Deutschland[Bearbeiten]

Rechtsprechung ist das Bemühen der Gerichte, dem Regelwerk einer Gesellschaft Geltung zu verschaffen. In Deutschland sprechen das Bundesverfassungsgericht (Art. 93 und Art. 94 GG), die Verfassungsgerichte der Länder und die Gerichte des Bundes und der Länder in den verschiedenen Gerichtszweigen (Gerichtsbarkeiten) nach Art. 95 GG Recht. Die Recht sprechenden Organe sind an Gesetz und Recht gebunden (Art. 20 Abs. 3 GG).

Die Rechtsprechung ist Teil der Rechtspflege und wichtigstes Konditionierungs- und Disziplinierungsinstrument einer Gesellschaft. Sie hat das Ziel, die menschliche Bequemlichkeit durch Androhung und Vollzug schmerzhafter Konsequenzen auf ein Maß zu reduzieren, das ein friedliches Zusammenleben vieler Menschen ermöglicht. Die Gesetzmäßigkeit oder Rechtsbindung staatlichen Handelns folgt aus Artikel 20 Absatz 3 des Grundgesetzes. Er bildet die wichtigste normative Grundlage für das Rechtsstaatsprinzip.

Die rechtsprechende Gewalt ist den Richtern anvertraut (Art. 92 GG), die sich als Berufsrichter und ehrenamtliche Richter gemäß (§ 1Vorlage:§/Wartung/buzer des Deutschen Richtergesetzes – DRiG) um die Verwirklichung der Rechtsordnung kümmern.

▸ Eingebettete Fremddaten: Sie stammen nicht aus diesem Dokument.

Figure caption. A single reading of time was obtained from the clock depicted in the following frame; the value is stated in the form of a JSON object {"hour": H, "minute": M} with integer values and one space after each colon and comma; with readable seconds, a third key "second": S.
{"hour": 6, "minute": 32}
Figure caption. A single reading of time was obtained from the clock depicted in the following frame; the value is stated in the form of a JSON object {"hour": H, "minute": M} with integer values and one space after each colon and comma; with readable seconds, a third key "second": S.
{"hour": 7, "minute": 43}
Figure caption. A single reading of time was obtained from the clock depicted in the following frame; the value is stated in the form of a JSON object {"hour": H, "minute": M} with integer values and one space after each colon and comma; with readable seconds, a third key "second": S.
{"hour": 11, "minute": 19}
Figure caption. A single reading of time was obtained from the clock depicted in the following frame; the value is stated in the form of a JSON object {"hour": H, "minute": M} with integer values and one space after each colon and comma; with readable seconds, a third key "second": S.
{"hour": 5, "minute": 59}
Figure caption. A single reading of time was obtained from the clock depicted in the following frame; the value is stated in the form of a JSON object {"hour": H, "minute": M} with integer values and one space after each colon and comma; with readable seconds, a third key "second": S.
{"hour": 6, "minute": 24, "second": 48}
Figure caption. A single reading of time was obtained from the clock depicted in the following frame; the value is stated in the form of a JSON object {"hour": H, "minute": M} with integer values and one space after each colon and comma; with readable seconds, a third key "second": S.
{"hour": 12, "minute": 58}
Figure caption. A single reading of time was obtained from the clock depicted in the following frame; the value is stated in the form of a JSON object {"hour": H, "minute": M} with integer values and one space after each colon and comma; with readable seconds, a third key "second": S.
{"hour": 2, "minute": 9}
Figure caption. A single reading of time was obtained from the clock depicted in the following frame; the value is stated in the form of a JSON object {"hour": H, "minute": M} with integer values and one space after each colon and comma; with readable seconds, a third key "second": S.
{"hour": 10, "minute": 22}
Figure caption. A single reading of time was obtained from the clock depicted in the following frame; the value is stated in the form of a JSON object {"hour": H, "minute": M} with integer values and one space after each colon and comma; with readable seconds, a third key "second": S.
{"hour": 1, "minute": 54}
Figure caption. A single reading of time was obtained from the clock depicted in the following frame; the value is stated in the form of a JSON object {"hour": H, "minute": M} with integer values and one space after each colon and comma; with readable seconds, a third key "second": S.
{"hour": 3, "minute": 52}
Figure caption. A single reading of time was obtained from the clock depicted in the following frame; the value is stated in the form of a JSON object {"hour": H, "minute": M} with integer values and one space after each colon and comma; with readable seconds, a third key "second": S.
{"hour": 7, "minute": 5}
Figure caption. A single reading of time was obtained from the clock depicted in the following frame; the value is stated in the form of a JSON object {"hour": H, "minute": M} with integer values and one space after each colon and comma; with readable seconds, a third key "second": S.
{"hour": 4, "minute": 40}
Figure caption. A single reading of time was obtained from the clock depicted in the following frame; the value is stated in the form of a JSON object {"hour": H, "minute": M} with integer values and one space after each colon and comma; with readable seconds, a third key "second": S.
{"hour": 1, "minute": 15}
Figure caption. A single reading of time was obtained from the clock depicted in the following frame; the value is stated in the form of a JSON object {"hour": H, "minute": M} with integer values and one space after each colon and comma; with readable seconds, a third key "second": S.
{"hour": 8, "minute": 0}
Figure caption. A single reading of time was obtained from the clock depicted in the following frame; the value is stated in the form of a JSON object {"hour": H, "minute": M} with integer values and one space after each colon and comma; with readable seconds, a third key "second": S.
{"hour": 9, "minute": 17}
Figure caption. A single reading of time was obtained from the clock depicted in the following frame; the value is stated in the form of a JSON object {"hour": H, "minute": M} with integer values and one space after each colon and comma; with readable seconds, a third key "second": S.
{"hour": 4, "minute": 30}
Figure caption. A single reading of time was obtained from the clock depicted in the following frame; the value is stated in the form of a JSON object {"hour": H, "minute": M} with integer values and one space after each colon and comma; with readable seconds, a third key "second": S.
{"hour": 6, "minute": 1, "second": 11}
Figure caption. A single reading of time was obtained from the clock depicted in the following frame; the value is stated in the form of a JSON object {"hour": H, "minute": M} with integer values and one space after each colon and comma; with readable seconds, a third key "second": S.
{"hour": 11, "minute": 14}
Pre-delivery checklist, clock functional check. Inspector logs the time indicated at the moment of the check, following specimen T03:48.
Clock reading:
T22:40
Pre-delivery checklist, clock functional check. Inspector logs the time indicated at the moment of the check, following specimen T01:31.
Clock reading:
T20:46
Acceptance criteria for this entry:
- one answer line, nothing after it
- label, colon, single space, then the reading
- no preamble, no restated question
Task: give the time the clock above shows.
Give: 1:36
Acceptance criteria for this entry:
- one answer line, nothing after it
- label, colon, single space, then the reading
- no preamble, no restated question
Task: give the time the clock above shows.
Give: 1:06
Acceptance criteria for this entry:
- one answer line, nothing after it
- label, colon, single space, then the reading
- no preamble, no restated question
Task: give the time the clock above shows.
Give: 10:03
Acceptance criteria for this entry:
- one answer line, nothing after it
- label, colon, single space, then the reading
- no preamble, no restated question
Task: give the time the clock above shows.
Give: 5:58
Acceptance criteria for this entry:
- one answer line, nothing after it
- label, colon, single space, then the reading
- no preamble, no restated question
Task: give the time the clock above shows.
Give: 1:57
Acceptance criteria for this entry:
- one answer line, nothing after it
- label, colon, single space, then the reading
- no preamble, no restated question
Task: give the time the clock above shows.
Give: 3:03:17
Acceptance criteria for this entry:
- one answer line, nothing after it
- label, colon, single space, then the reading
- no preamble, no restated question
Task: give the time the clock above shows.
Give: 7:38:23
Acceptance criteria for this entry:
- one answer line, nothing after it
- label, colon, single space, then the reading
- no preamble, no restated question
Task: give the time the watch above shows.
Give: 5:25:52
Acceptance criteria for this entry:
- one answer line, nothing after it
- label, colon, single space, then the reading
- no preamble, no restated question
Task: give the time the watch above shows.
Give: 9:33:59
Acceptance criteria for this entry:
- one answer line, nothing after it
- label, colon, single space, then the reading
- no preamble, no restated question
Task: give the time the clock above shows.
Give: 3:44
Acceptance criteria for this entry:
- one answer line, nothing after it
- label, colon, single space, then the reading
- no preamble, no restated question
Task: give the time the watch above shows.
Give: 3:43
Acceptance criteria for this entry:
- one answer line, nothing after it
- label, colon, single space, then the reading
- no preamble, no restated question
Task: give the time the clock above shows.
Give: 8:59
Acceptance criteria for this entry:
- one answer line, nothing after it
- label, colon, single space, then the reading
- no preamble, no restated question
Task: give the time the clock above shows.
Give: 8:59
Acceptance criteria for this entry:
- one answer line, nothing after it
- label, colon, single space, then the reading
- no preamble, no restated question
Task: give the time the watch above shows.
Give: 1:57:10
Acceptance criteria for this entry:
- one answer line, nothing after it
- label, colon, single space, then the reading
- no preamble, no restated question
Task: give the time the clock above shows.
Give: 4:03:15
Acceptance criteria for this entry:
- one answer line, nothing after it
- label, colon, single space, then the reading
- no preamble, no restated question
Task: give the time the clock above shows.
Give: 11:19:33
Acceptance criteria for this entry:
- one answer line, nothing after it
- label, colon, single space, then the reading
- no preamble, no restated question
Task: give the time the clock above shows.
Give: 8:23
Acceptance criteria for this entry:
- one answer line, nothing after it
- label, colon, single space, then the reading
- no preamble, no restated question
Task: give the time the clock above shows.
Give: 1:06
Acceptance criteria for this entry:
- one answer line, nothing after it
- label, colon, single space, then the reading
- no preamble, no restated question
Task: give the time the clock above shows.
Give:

In der Europäischen Union wird die Rechtsprechung vom Europäischen Gerichtshof (EuGH), vom Gericht erster Instanz der Europäischen Gemeinschaften (EuG) sowie dem Gericht für den öffentlichen Dienst der Europäischen Union ausgeübt.

Rechtsprechung im engeren Sinn[Bearbeiten]

Im engeren Sinn spricht man von Rechtsprechung im Gegensatz zur rechtswissenschaftlichen Literatur oder von der Rechtsprechung der Gerichte auf einem bestimmten Rechtsgebiet oder zu einer bestimmten Rechtsfrage.

Gefestigte Rechtsprechung[Bearbeiten]

Unter gefestigter Rechtsprechung versteht ein Jurist die feststehende Ansicht der Richter in dem jeweils zuständigen Gerichtszweig, die noch nicht als ständige Rechtsprechung eingestuft werden kann.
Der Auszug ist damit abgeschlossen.